O ministro Flávio Dino, do Supremo Tribunal Federal (STF), determinou no domingo, 23 de agosto de 2026, que é nula qualquer indicação de emenda parlamentar atribuída a presidente de partido político ou a ex-parlamentar sem mandato eletivo. Pela decisão, ofícios, planilhas, tabelas, comunicações e solicitações que apontem essas pessoas como autoras, titulares ou detentoras do poder de indicar emendas passam a ser considerados juridicamente inidôneos e não podem servir de fundamento para atos administrativos de execução de despesa pública.
Dino mandou comunicar a ordem de imediato às presidências da Câmara dos Deputados, ocupada por Hugo Motta, e do Senado, ocupada por Davi Alcolumbre, para que órgãos técnicos, assessorias e servidores envolvidos no processamento das indicações tomem ciência. Quem descumprir fica sujeito a apuração de responsabilidade disciplinar, sem prejuízo de consequências civis e penais. O ministro fixou ainda prazo improrrogável de cinco dias úteis para que Solidariedade e Podemos, os dois únicos partidos que não responderam ao Supremo, se manifestem, sob multa diária de R$ 100 mil, com intimação pessoal dos presidentes das siglas, os deputados federais Paulinho da Força e Renata Abreu. As respostas já entregues pelas demais legendas serão encaminhadas à Polícia Federal.

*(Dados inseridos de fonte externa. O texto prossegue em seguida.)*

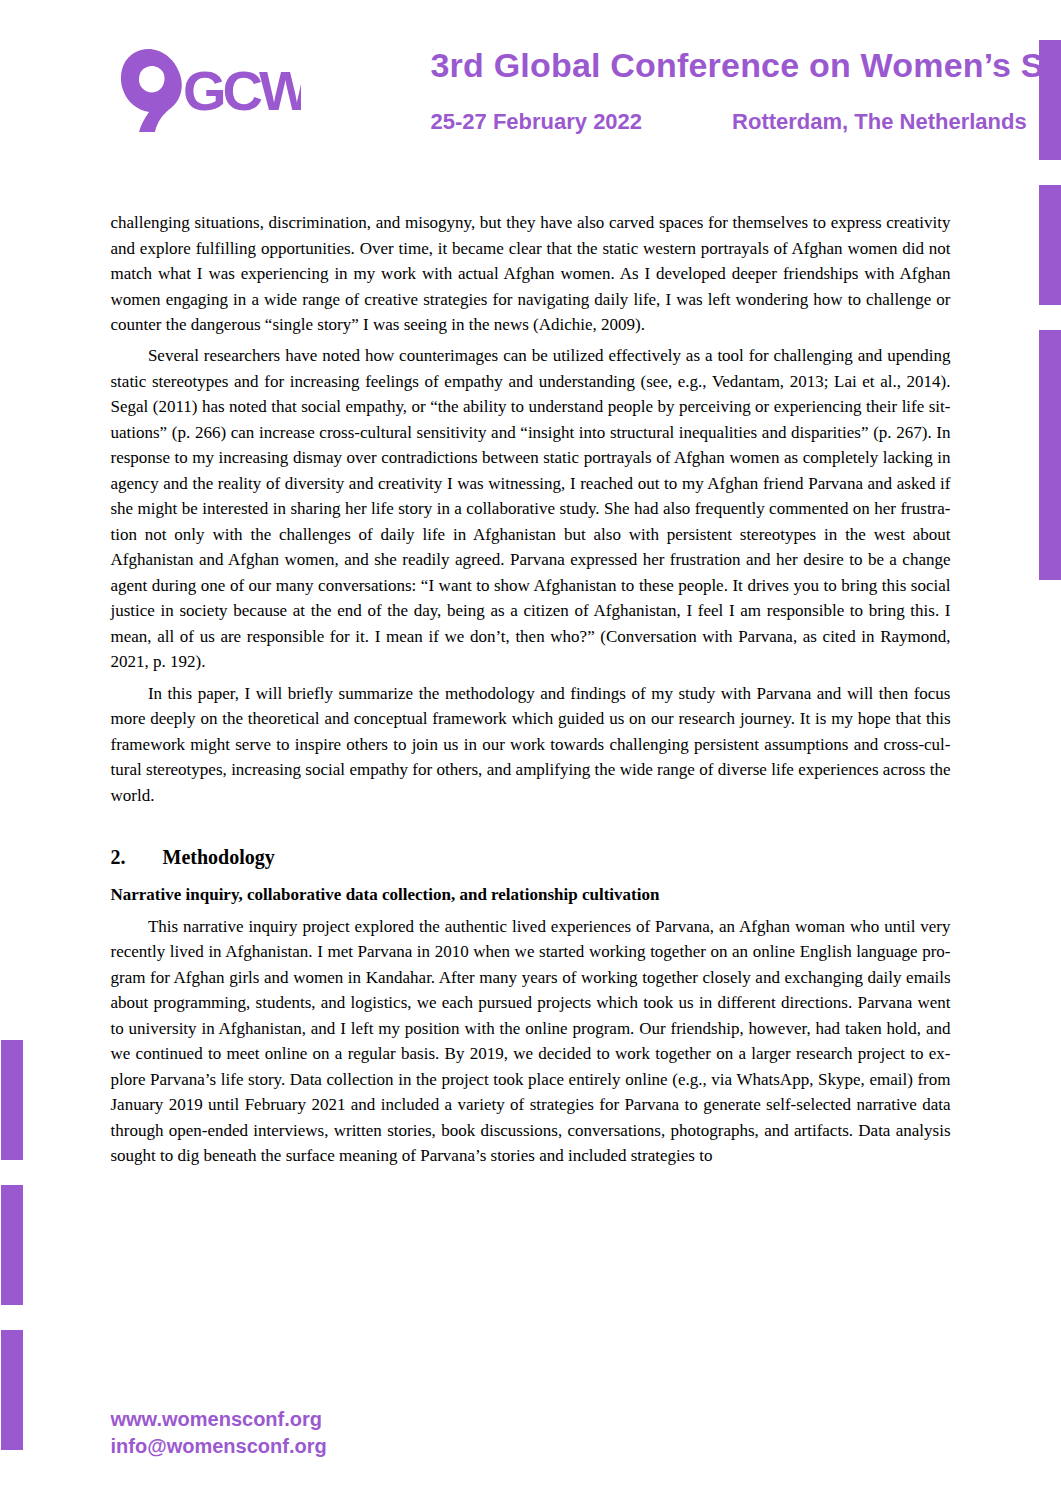GCWS
3rd Global Conference on Women’s Studies
25-27 February 2022 Rotterdam, The Netherlands
challenging situations, discrimination, and misogyny, but they have also carved spaces for themselves to express creativity and explore fulfilling opportunities. Over time, it became clear that the static western portrayals of Afghan women did not match what I was experiencing in my work with actual Afghan women. As I developed deeper friendships with Afghan women engaging in a wide range of creative strategies for navigating daily life, I was left wondering how to challenge or counter the dangerous “single story” I was seeing in the news (Adichie, 2009).
Several researchers have noted how counterimages can be utilized effectively as a tool for challenging and upending static stereotypes and for increasing feelings of empathy and understanding (see, e.g., Vedantam, 2013; Lai et al., 2014). Segal (2011) has noted that social empathy, or “the ability to understand people by perceiving or experiencing their life situations” (p. 266) can increase cross-cultural sensitivity and “insight into structural inequalities and disparities” (p. 267). In response to my increasing dismay over contradictions between static portrayals of Afghan women as completely lacking in agency and the reality of diversity and creativity I was witnessing, I reached out to my Afghan friend Parvana and asked if she might be interested in sharing her life story in a collaborative study. She had also frequently commented on her frustration not only with the challenges of daily life in Afghanistan but also with persistent stereotypes in the west about Afghanistan and Afghan women, and she readily agreed. Parvana expressed her frustration and her desire to be a change agent during one of our many conversations: “I want to show Afghanistan to these people. It drives you to bring this social justice in society because at the end of the day, being as a citizen of Afghanistan, I feel I am responsible to bring this. I mean, all of us are responsible for it. I mean if we don’t, then who?” (Conversation with Parvana, as cited in Raymond, 2021, p. 192).
In this paper, I will briefly summarize the methodology and findings of my study with Parvana and will then focus more deeply on the theoretical and conceptual framework which guided us on our research journey. It is my hope that this framework might serve to inspire others to join us in our work towards challenging persistent assumptions and cross-cultural stereotypes, increasing social empathy for others, and amplifying the wide range of diverse life experiences across the world.
2. Methodology
Narrative inquiry, collaborative data collection, and relationship cultivation
This narrative inquiry project explored the authentic lived experiences of Parvana, an Afghan woman who until very recently lived in Afghanistan. I met Parvana in 2010 when we started working together on an online English language program for Afghan girls and women in Kandahar. After many years of working together closely and exchanging daily emails about programming, students, and logistics, we each pursued projects which took us in different directions. Parvana went to university in Afghanistan, and I left my position with the online program. Our friendship, however, had taken hold, and we continued to meet online on a regular basis. By 2019, we decided to work together on a larger research project to explore Parvana’s life story. Data collection in the project took place entirely online (e.g., via WhatsApp, Skype, email) from January 2019 until February 2021 and included a variety of strategies for Parvana to generate self-selected narrative data through open-ended interviews, written stories, book discussions, conversations, photographs, and artifacts. Data analysis sought to dig beneath the surface meaning of Parvana’s stories and included strategies to
www.womensconf.org
info@womensconf.org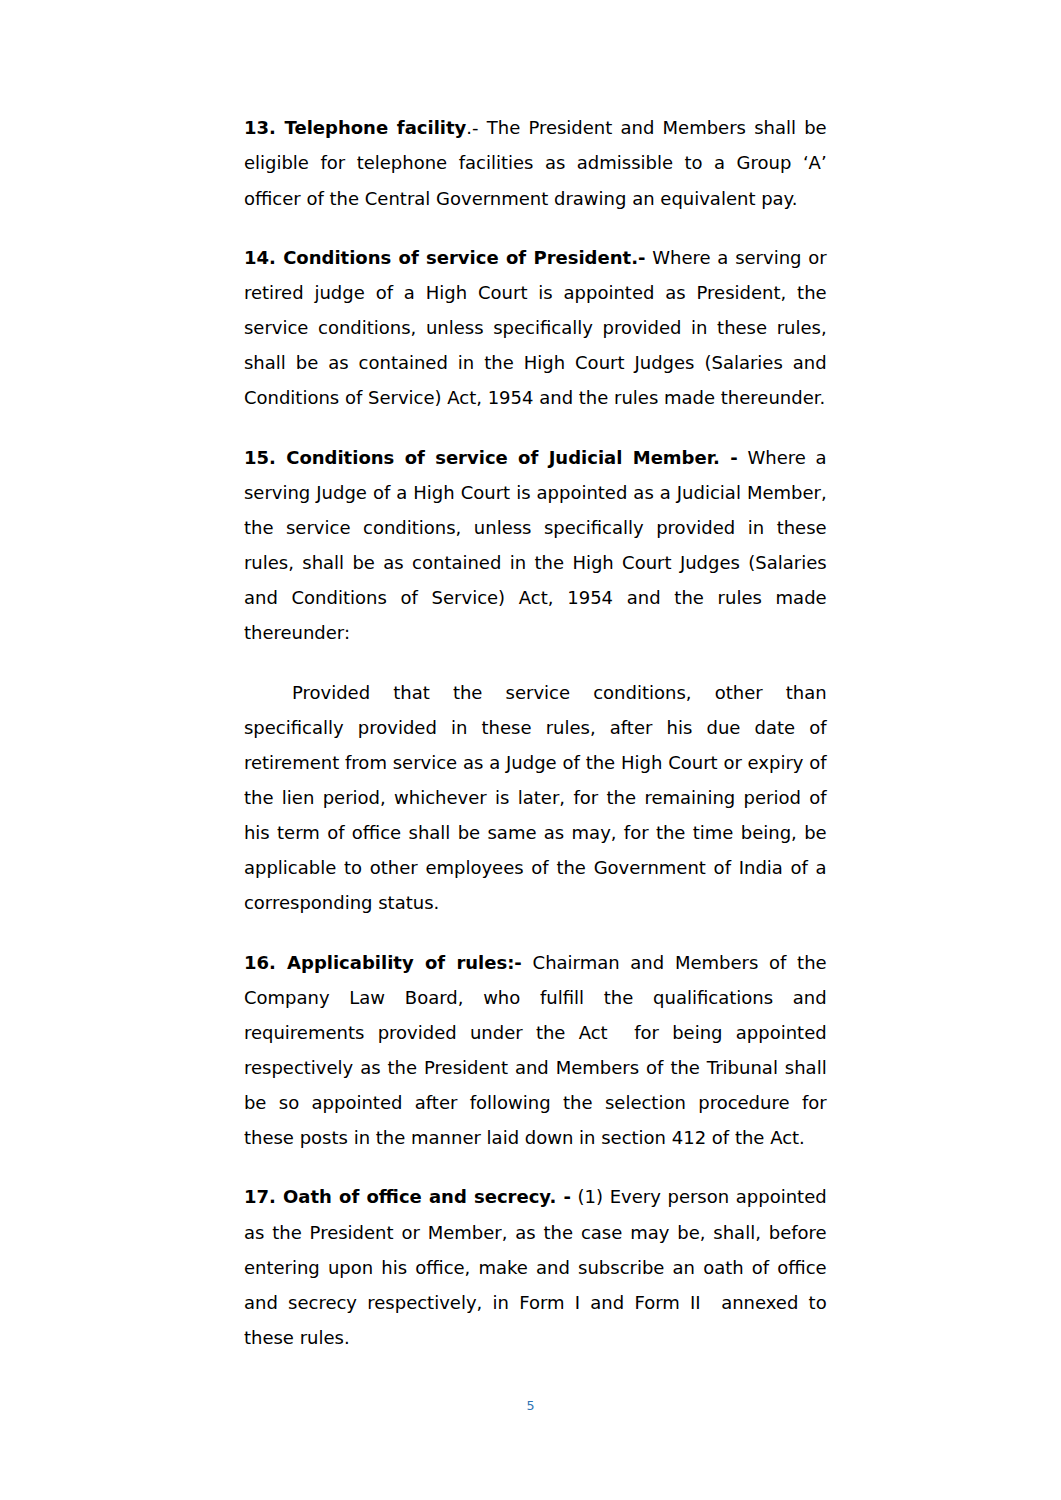13. Telephone facility.- The President and Members shall be eligible for telephone facilities as admissible to a Group ‘A’ officer of the Central Government drawing an equivalent pay.
14. Conditions of service of President.- Where a serving or retired judge of a High Court is appointed as President, the service conditions, unless specifically provided in these rules, shall be as contained in the High Court Judges (Salaries and Conditions of Service) Act, 1954 and the rules made thereunder.
15. Conditions of service of Judicial Member. - Where a serving Judge of a High Court is appointed as a Judicial Member, the service conditions, unless specifically provided in these rules, shall be as contained in the High Court Judges (Salaries and Conditions of Service) Act, 1954 and the rules made thereunder:
Provided that the service conditions, other than specifically provided in these rules, after his due date of retirement from service as a Judge of the High Court or expiry of the lien period, whichever is later, for the remaining period of his term of office shall be same as may, for the time being, be applicable to other employees of the Government of India of a corresponding status.
16. Applicability of rules:- Chairman and Members of the Company Law Board, who fulfill the qualifications and requirements provided under the Act for being appointed respectively as the President and Members of the Tribunal shall be so appointed after following the selection procedure for these posts in the manner laid down in section 412 of the Act.
17. Oath of office and secrecy. - (1) Every person appointed as the President or Member, as the case may be, shall, before entering upon his office, make and subscribe an oath of office and secrecy respectively, in Form I and Form II annexed to these rules.
5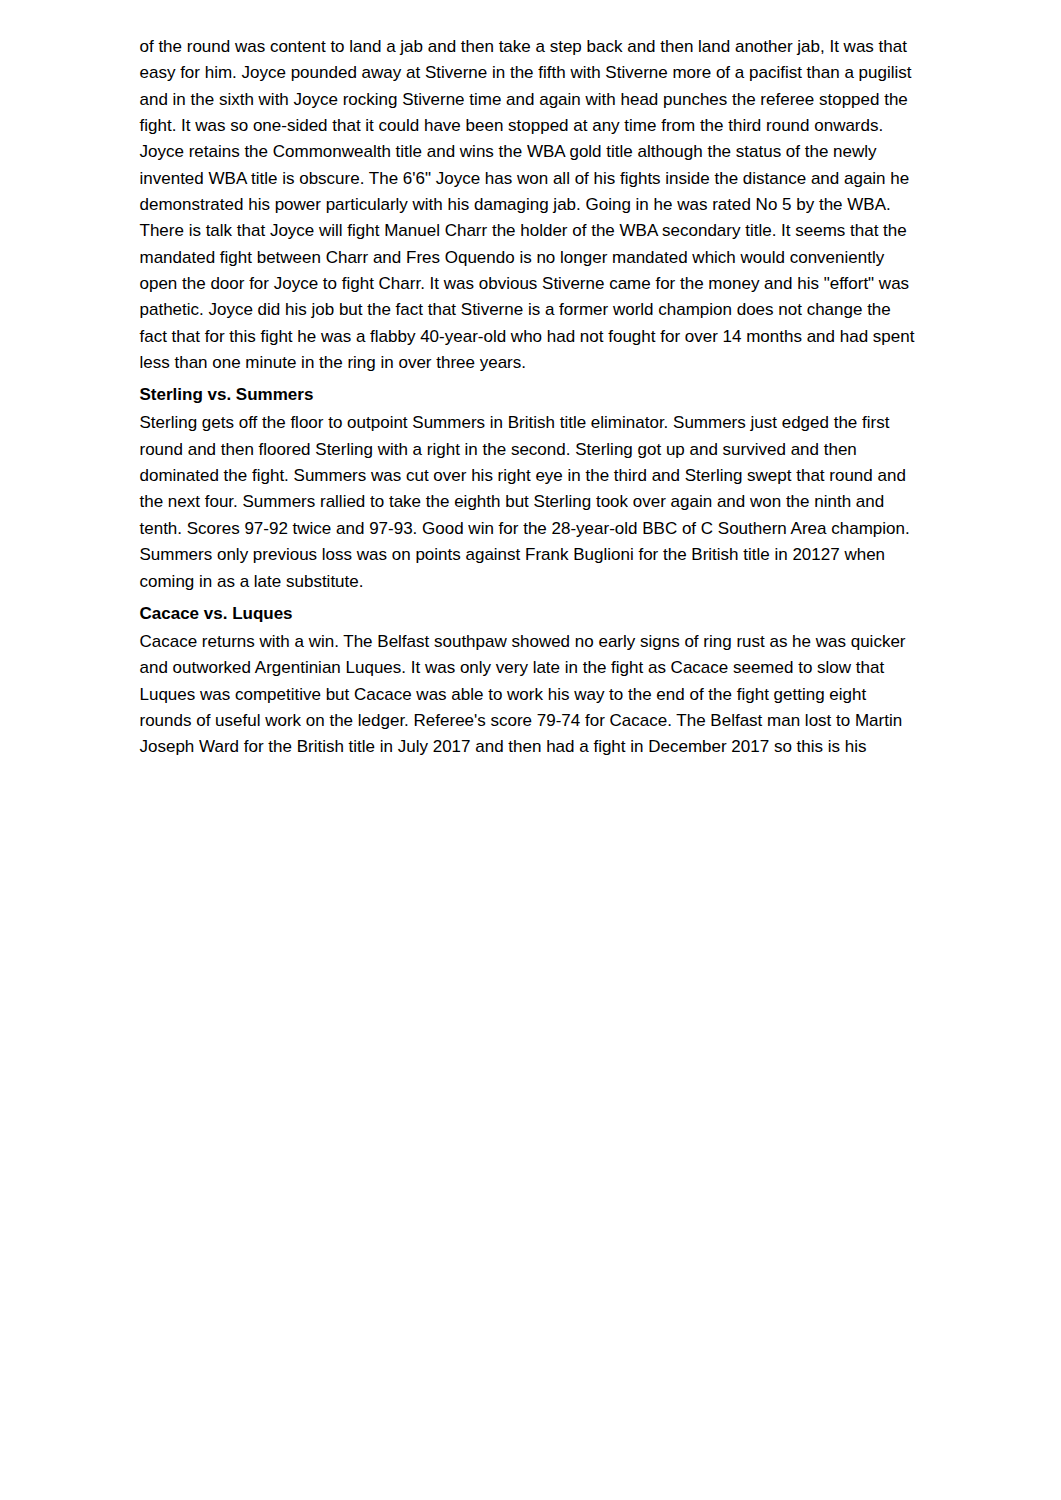of the round was content to land a jab and then take a step back and then land another jab, It was that easy for him. Joyce pounded away at Stiverne in the fifth with Stiverne more of a pacifist than a pugilist and in the sixth with Joyce rocking Stiverne time and again with head punches the referee stopped the fight. It was so one-sided that it could have been stopped at any time from the third round onwards. Joyce retains the Commonwealth title and wins the WBA gold title although the status of the newly invented WBA title is obscure. The 6'6" Joyce has won all of his fights inside the distance and again he demonstrated his power particularly with his damaging jab. Going in he was rated No 5 by the WBA. There is talk that Joyce will fight Manuel Charr the holder of the WBA secondary title. It seems that the mandated fight between Charr and Fres Oquendo is no longer mandated which would conveniently open the door for Joyce to fight Charr. It was obvious Stiverne came for the money and his "effort" was pathetic. Joyce did his job but the fact that Stiverne is a former world champion does not change the fact that for this fight he was a flabby 40-year-old who had not fought for over 14 months and had spent less than one minute in the ring in over three years.
Sterling vs. Summers
Sterling gets off the floor to outpoint Summers in British title eliminator. Summers just edged the first round and then floored Sterling with a right in the second. Sterling got up and survived and then dominated the fight. Summers was cut over his right eye in the third and Sterling swept that round and the next four. Summers rallied to take the eighth but Sterling took over again and won the ninth and tenth. Scores 97-92 twice and 97-93. Good win for the 28-year-old BBC of C Southern Area champion. Summers only previous loss was on points against Frank Buglioni for the British title in 20127 when coming in as a late substitute.
Cacace vs. Luques
Cacace returns with a win. The Belfast southpaw showed no early signs of ring rust as he was quicker and outworked Argentinian Luques. It was only very late in the fight as Cacace seemed to slow that Luques was competitive but Cacace was able to work his way to the end of the fight getting eight rounds of useful work on the ledger. Referee's score 79-74 for Cacace. The Belfast man lost to Martin Joseph Ward for the British title in July 2017 and then had a fight in December 2017 so this is his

As três coberturas convergem no essencial: a indicação de emendas é prerrogativa constitucional de deputados e senadores em exercício, a decisão alcança todos os partidos com representação no Congresso e a ordem se soma ao bloqueio, determinado em julho, de R$ 119 milhões em bens de Valdemar Costa Neto, presidente do PL, e de R$ 6 milhões do ex-deputado Eduardo Cunha, ambos hoje sem mandato, em investigação sobre a destinação de recursos do Orçamento.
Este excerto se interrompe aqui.